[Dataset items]
------------------------------

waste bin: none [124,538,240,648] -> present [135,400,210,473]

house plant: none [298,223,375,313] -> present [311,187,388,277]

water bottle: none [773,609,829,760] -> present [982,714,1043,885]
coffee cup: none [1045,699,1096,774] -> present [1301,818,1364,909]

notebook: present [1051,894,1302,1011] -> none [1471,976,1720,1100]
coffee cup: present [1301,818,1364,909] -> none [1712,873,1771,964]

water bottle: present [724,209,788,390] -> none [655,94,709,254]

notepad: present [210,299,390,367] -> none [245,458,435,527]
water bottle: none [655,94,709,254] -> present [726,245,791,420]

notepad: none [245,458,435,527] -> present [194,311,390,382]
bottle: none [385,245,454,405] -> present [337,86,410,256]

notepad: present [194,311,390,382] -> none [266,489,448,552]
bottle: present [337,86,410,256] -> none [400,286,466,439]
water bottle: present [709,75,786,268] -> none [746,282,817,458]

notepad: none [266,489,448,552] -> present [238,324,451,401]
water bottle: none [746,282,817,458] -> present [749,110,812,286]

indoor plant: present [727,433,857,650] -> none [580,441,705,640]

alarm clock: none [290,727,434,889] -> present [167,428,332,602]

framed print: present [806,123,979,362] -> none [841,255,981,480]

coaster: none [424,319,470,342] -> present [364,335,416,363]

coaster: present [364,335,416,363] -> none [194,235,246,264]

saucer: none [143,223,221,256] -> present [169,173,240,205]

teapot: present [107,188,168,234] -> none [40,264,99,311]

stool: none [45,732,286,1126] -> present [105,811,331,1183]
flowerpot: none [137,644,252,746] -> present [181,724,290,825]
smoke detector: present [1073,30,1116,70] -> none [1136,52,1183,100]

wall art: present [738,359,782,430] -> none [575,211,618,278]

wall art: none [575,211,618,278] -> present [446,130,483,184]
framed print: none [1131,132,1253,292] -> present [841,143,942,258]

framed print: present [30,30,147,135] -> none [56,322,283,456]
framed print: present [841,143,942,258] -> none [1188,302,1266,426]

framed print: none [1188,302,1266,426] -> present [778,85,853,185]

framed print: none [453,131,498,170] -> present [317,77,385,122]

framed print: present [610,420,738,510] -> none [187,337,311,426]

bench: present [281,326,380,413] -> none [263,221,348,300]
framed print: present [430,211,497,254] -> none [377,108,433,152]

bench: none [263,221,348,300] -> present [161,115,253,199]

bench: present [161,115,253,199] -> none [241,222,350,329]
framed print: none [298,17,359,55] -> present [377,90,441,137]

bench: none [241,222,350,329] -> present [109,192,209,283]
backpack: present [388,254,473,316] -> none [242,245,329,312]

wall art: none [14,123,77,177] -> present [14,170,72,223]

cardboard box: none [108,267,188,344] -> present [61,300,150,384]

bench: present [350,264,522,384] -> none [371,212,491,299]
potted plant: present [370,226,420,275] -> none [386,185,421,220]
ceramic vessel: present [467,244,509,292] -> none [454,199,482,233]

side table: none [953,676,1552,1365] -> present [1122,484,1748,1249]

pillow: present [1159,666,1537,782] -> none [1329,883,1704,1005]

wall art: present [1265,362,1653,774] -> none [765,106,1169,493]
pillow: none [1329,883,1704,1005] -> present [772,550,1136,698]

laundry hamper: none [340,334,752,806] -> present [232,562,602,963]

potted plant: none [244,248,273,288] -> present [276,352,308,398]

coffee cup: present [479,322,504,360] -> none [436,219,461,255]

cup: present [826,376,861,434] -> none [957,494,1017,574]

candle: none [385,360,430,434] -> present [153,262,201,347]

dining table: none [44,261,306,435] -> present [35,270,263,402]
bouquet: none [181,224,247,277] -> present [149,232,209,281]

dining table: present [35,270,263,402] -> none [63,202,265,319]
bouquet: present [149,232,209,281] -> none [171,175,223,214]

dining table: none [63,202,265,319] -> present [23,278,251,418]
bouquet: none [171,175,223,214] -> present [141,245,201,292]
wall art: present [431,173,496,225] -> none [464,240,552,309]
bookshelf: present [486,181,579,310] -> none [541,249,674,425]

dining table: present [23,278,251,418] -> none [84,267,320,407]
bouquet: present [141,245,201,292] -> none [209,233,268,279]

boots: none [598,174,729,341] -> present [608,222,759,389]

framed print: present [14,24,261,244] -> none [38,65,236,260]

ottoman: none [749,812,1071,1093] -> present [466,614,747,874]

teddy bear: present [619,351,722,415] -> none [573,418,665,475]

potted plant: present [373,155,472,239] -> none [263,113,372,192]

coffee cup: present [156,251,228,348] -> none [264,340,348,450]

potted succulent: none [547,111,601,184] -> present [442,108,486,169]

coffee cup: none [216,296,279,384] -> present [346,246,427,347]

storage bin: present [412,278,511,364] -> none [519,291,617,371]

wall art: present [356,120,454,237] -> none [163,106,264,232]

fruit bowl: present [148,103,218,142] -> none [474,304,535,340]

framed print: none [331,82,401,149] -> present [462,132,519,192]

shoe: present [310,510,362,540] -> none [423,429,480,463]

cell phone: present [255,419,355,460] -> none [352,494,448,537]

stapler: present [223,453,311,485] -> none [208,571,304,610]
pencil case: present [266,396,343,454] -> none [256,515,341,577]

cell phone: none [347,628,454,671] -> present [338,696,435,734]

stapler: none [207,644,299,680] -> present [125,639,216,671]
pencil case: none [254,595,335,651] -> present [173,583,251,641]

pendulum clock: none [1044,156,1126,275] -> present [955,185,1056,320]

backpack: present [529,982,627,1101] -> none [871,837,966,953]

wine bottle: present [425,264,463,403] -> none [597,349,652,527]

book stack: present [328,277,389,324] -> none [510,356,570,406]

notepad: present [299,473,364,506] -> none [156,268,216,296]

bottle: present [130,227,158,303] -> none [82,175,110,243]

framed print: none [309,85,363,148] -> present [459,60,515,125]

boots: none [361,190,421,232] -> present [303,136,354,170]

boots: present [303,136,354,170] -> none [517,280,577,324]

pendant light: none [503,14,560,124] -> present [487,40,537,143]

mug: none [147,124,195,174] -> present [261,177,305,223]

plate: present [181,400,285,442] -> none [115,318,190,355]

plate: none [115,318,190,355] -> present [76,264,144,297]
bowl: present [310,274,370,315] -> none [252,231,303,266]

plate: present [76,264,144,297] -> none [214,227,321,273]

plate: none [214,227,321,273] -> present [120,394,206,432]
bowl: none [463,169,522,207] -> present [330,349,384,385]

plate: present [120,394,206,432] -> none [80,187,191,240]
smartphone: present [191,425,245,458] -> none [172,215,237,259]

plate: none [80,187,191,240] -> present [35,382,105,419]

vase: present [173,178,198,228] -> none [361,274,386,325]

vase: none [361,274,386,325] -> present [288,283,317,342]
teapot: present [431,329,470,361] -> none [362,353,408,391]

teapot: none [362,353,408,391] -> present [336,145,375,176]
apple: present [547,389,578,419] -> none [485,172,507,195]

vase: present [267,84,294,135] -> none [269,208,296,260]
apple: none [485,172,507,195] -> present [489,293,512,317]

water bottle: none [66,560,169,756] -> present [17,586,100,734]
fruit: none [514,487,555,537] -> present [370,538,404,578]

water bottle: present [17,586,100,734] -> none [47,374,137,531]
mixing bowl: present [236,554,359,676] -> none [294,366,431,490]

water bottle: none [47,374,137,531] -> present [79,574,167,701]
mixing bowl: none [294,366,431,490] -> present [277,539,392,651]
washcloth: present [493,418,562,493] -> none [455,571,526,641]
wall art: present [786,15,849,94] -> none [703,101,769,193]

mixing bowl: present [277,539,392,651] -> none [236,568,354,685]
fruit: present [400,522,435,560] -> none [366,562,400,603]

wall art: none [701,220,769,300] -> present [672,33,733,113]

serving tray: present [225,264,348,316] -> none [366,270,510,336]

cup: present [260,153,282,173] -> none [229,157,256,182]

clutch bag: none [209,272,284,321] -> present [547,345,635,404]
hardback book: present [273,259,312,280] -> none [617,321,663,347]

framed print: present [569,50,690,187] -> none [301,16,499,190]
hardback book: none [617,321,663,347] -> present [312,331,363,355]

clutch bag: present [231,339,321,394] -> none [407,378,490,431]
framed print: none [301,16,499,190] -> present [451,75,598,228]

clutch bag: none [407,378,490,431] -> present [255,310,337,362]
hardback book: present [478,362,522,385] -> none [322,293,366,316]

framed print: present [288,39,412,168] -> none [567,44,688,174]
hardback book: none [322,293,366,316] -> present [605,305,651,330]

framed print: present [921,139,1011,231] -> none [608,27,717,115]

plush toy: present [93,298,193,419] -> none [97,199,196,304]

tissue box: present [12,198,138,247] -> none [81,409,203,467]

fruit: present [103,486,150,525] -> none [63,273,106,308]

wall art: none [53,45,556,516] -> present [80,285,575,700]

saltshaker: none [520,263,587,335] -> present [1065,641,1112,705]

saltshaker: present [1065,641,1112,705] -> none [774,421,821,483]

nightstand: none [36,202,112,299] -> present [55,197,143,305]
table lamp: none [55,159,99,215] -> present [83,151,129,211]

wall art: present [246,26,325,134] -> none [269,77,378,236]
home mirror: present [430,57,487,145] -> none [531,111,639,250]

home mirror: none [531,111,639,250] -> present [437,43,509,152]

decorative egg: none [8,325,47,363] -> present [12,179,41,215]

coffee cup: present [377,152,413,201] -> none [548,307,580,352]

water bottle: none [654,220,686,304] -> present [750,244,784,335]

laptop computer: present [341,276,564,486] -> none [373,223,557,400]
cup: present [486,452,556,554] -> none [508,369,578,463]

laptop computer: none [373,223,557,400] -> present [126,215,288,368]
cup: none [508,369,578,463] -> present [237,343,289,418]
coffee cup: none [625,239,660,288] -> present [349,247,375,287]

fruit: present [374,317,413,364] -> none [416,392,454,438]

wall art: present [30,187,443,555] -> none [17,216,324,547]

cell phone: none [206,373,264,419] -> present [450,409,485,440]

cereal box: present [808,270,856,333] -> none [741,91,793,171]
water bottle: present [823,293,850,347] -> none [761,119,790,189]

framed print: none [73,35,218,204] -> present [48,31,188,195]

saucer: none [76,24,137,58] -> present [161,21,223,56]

------------------------------

** The problem **
The lines above, from the start of the records through the one containing "stool: none [45,732,286,1126]", are to be printed exactly, and nothing else is to be included.

** Solution for this problem **
waste bin: none [124,538,240,648] -> present [135,400,210,473]

house plant: none [298,223,375,313] -> present [311,187,388,277]

water bottle: none [773,609,829,760] -> present [982,714,1043,885]
coffee cup: none [1045,699,1096,774] -> present [1301,818,1364,909]

notebook: present [1051,894,1302,1011] -> none [1471,976,1720,1100]
coffee cup: present [1301,818,1364,909] -> none [1712,873,1771,964]

water bottle: present [724,209,788,390] -> none [655,94,709,254]

notepad: present [210,299,390,367] -> none [245,458,435,527]
water bottle: none [655,94,709,254] -> present [726,245,791,420]

notepad: none [245,458,435,527] -> present [194,311,390,382]
bottle: none [385,245,454,405] -> present [337,86,410,256]

notepad: present [194,311,390,382] -> none [266,489,448,552]
bottle: present [337,86,410,256] -> none [400,286,466,439]
water bottle: present [709,75,786,268] -> none [746,282,817,458]

notepad: none [266,489,448,552] -> present [238,324,451,401]
water bottle: none [746,282,817,458] -> present [749,110,812,286]

indoor plant: present [727,433,857,650] -> none [580,441,705,640]

alarm clock: none [290,727,434,889] -> present [167,428,332,602]

framed print: present [806,123,979,362] -> none [841,255,981,480]

coaster: none [424,319,470,342] -> present [364,335,416,363]

coaster: present [364,335,416,363] -> none [194,235,246,264]

saucer: none [143,223,221,256] -> present [169,173,240,205]

teapot: present [107,188,168,234] -> none [40,264,99,311]

stool: none [45,732,286,1126] -> present [105,811,331,1183]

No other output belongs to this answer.